# Higher order derivatives in field theories

1. Aug 14, 2010

### lasm2000

It is common lore to write lagrangians in field theories in the form

$$L(t)=\int d^{3}x\mathcal{L}(\phi_{a},\partial_{\mu}\phi_{a})$$.

Nonetheless, is there any particular reason for doing that? Why do we neglect higher order derivatives? Does it mess around with Lorentz invariance or something like that? I have heard that higher order lagrangians give origin to a spectra that is not bounded from below (then we can always have radiative transitions to a lower level).

Can someone confirm that or knows of a better reason?

2. Aug 14, 2010

### bcrowell

Staff Emeritus
I'll take a shot at this one, but I could be totally wrong. You seem to have quantum field theory in mind, but the question seems to me like it could just as well be posed in a classical context rather than a quantum-mechanical one, and for discrete particles rather than continuous fields.

For a classical description of particles, it seems to me that higher-order derivatives lead to problems when you want to define boundary-value problems. If I shoot a particle out of a gun, the initial conditions are the position and velocity. I'm not even sure what it would mean to specify the initial acceleration. I'm not sure that I could even do measurements that could distinguish initial conditions that differed only in their acceleration. Acceleration (unlike velocity) can change discontinuously, so it's not clear that it can even be measured at an instant in time.

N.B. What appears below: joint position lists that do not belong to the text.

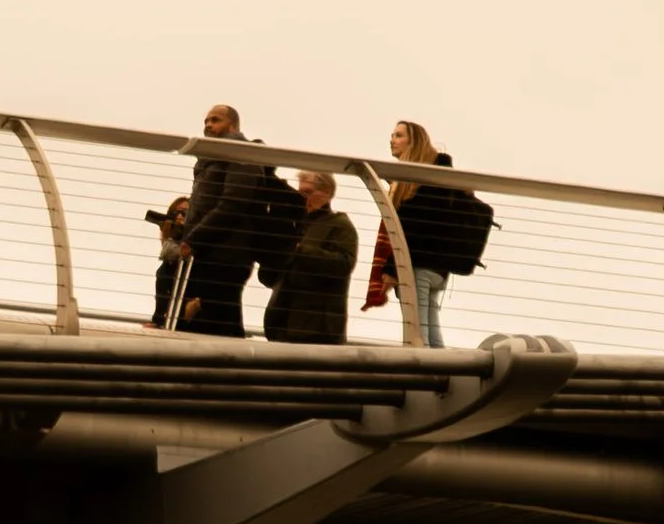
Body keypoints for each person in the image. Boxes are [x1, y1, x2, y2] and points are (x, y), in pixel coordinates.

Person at [363, 118, 492, 345]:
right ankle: (441, 376)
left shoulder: (421, 182)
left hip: (419, 265)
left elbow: (413, 226)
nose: (392, 140)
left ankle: (427, 377)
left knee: (418, 335)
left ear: (415, 142)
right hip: (438, 269)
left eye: (399, 135)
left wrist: (393, 267)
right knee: (430, 332)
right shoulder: (439, 178)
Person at [176, 101, 290, 337]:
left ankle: (234, 368)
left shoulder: (241, 153)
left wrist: (193, 239)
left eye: (215, 120)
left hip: (228, 253)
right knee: (211, 318)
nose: (208, 125)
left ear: (233, 125)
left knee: (218, 319)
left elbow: (233, 203)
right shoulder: (214, 156)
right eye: (206, 121)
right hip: (212, 251)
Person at [260, 168, 359, 343]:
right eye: (299, 193)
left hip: (319, 330)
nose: (302, 198)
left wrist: (300, 250)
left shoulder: (340, 224)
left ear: (327, 193)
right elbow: (269, 278)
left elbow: (343, 265)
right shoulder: (296, 224)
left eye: (307, 192)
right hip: (283, 326)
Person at [147, 196, 192, 329]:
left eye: (185, 212)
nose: (179, 216)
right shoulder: (171, 237)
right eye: (175, 213)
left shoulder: (195, 236)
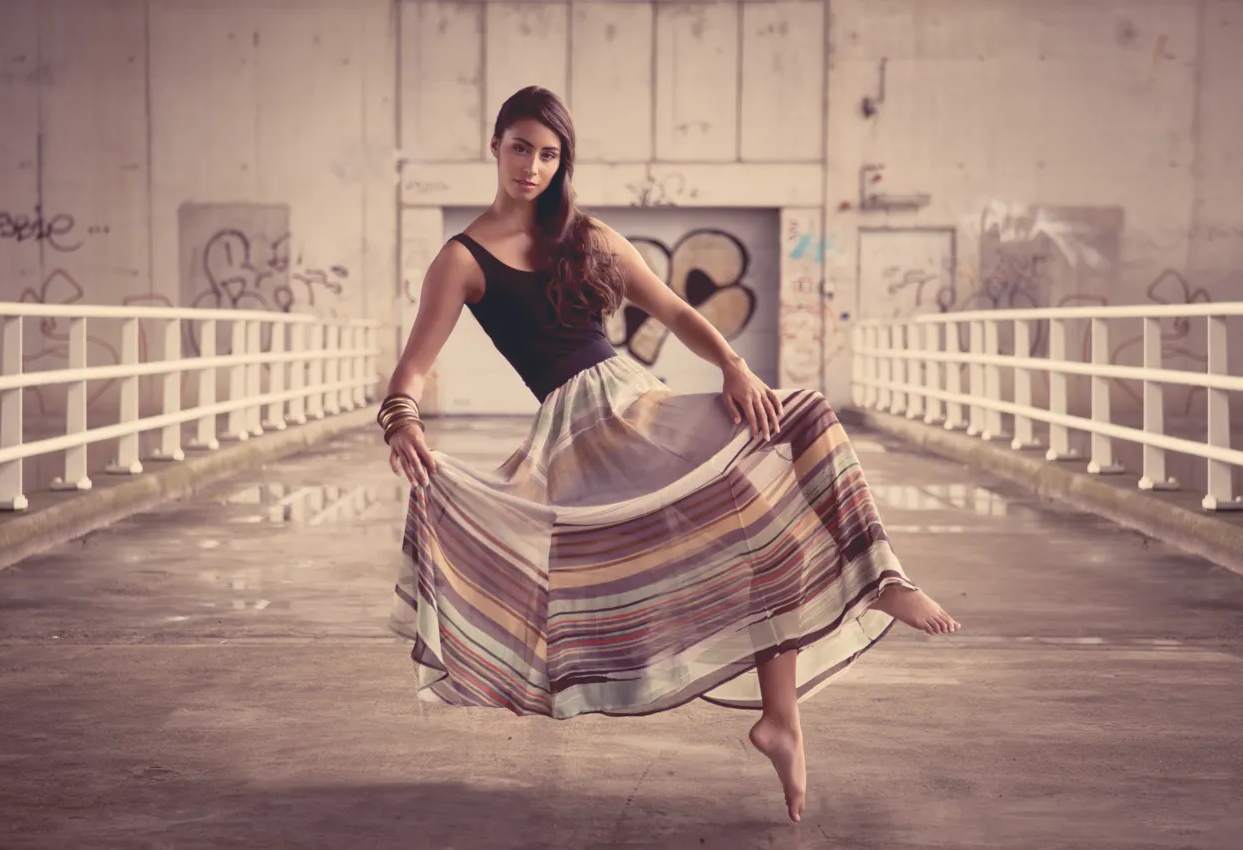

In the context of relativity, we expect everything to be describable in geometric terms. Geometrically, two points are supposed to determine a line. In other words, if I specify an event, and another event infinitesimally close to it, then I've essentially determined a geodesic, which is the motion of a particle whose world-line passed through those two events. In a theory where initial conditions depended on higher-order derivatives, I'd have to specify more than two points to determine a line. I don't know of a geometry where that makes sense.

3. Aug 15, 2010

### genneth

4. Aug 15, 2010

### lasm2000

Thanks for your answers. Thats interesting, so it gives raise to a linear dependece of H with P1 (one of the canonical momentums that arise due to the fact that we now need four quantities as input). Then we can just decrease the value of H by decreasing the one of P1, so then, no bound from below.